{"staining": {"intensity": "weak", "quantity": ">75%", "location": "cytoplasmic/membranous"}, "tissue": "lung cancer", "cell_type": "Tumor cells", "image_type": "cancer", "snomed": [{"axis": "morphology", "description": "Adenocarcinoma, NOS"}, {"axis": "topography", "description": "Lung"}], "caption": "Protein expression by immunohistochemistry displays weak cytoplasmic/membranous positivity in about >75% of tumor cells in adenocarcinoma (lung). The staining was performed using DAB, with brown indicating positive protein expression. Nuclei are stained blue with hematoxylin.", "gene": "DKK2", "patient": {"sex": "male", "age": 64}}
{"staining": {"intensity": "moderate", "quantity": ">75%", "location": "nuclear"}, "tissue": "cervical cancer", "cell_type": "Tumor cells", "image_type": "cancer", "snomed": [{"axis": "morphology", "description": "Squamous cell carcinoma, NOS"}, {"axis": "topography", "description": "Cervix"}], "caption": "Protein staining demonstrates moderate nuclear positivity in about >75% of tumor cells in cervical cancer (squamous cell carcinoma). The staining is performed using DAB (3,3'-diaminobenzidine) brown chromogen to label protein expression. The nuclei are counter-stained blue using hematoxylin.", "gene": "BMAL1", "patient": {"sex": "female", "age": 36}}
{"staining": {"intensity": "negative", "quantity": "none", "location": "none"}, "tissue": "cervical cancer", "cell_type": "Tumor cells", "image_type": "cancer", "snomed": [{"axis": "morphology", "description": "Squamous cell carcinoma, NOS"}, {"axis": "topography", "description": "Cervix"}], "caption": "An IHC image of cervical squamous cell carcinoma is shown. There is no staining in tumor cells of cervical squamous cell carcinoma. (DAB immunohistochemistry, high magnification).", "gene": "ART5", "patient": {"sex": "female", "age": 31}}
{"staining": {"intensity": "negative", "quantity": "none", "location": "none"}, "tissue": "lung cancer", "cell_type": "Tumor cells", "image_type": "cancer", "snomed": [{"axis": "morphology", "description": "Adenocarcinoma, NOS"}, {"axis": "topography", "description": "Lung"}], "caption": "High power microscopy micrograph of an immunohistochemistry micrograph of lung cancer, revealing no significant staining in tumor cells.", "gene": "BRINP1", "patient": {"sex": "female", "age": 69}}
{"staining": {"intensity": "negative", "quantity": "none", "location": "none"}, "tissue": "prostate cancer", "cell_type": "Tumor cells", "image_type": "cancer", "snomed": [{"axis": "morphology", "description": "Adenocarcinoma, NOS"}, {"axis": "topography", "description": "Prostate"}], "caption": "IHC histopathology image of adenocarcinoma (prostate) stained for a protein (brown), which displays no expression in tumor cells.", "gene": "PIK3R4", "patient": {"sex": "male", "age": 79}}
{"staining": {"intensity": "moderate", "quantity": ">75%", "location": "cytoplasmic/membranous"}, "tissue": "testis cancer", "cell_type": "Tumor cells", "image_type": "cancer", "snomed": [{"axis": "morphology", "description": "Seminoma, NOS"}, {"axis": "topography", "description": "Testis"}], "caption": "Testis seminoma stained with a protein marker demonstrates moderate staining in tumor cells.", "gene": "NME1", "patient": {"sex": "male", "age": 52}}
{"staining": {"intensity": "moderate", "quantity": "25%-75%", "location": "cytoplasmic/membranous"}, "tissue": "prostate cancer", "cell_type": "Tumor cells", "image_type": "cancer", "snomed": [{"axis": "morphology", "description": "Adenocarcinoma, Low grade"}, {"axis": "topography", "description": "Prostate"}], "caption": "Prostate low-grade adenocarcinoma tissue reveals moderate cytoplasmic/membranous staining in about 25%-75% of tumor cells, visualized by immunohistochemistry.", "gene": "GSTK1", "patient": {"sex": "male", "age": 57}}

> **What this task involves**
Print all the data above word for word.

> **Result of this exercise**
{"staining": {"intensity": "weak", "quantity": ">75%", "location": "cytoplasmic/membranous"}, "tissue": "lung cancer", "cell_type": "Tumor cells", "image_type": "cancer", "snomed": [{"axis": "morphology", "description": "Adenocarcinoma, NOS"}, {"axis": "topography", "description": "Lung"}], "caption": "Protein expression by immunohistochemistry displays weak cytoplasmic/membranous positivity in about >75% of tumor cells in adenocarcinoma (lung). The staining was performed using DAB, with brown indicating positive protein expression. Nuclei are stained blue with hematoxylin.", "gene": "DKK2", "patient": {"sex": "male", "age": 64}}
{"staining": {"intensity": "moderate", "quantity": ">75%", "location": "nuclear"}, "tissue": "cervical cancer", "cell_type": "Tumor cells", "image_type": "cancer", "snomed": [{"axis": "morphology", "description": "Squamous cell carcinoma, NOS"}, {"axis": "topography", "description": "Cervix"}], "caption": "Protein staining demonstrates moderate nuclear positivity in about >75% of tumor cells in cervical cancer (squamous cell carcinoma). The staining is performed using DAB (3,3'-diaminobenzidine) brown chromogen to label protein expression. The nuclei are counter-stained blue using hematoxylin.", "gene": "BMAL1", "patient": {"sex": "female", "age": 36}}
{"staining": {"intensity": "negative", "quantity": "none", "location": "none"}, "tissue": "cervical cancer", "cell_type": "Tumor cells", "image_type": "cancer", "snomed": [{"axis": "morphology", "description": "Squamous cell carcinoma, NOS"}, {"axis": "topography", "description": "Cervix"}], "caption": "An IHC image of cervical squamous cell carcinoma is shown. There is no staining in tumor cells of cervical squamous cell carcinoma. (DAB immunohistochemistry, high magnification).", "gene": "ART5", "patient": {"sex": "female", "age": 31}}
{"staining": {"intensity": "negative", "quantity": "none", "location": "none"}, "tissue": "lung cancer", "cell_type": "Tumor cells", "image_type": "cancer", "snomed": [{"axis": "morphology", "description": "Adenocarcinoma, NOS"}, {"axis": "topography", "description": "Lung"}], "caption": "High power microscopy micrograph of an immunohistochemistry micrograph of lung cancer, revealing no significant staining in tumor cells.", "gene": "BRINP1", "patient": {"sex": "female", "age": 69}}
{"staining": {"intensity": "negative", "quantity": "none", "location": "none"}, "tissue": "prostate cancer", "cell_type": "Tumor cells", "image_type": "cancer", "snomed": [{"axis": "morphology", "description": "Adenocarcinoma, NOS"}, {"axis": "topography", "description": "Prostate"}], "caption": "IHC histopathology image of adenocarcinoma (prostate) stained for a protein (brown), which displays no expression in tumor cells.", "gene": "PIK3R4", "patient": {"sex": "male", "age": 79}}
{"staining": {"intensity": "moderate", "quantity": ">75%", "location": "cytoplasmic/membranous"}, "tissue": "testis cancer", "cell_type": "Tumor cells", "image_type": "cancer", "snomed": [{"axis": "morphology", "description": "Seminoma, NOS"}, {"axis": "topography", "description": "Testis"}], "caption": "Testis seminoma stained with a protein marker demonstrates moderate staining in tumor cells.", "gene": "NME1", "patient": {"sex": "male", "age": 52}}
{"staining": {"intensity": "moderate", "quantity": "25%-75%", "location": "cytoplasmic/membranous"}, "tissue": "prostate cancer", "cell_type": "Tumor cells", "image_type": "cancer", "snomed": [{"axis": "morphology", "description": "Adenocarcinoma, Low grade"}, {"axis": "topography", "description": "Prostate"}], "caption": "Prostate low-grade adenocarcinoma tissue reveals moderate cytoplasmic/membranous staining in about 25%-75% of tumor cells, visualized by immunohistochemistry.", "gene": "GSTK1", "patient": {"sex": "male", "age": 57}}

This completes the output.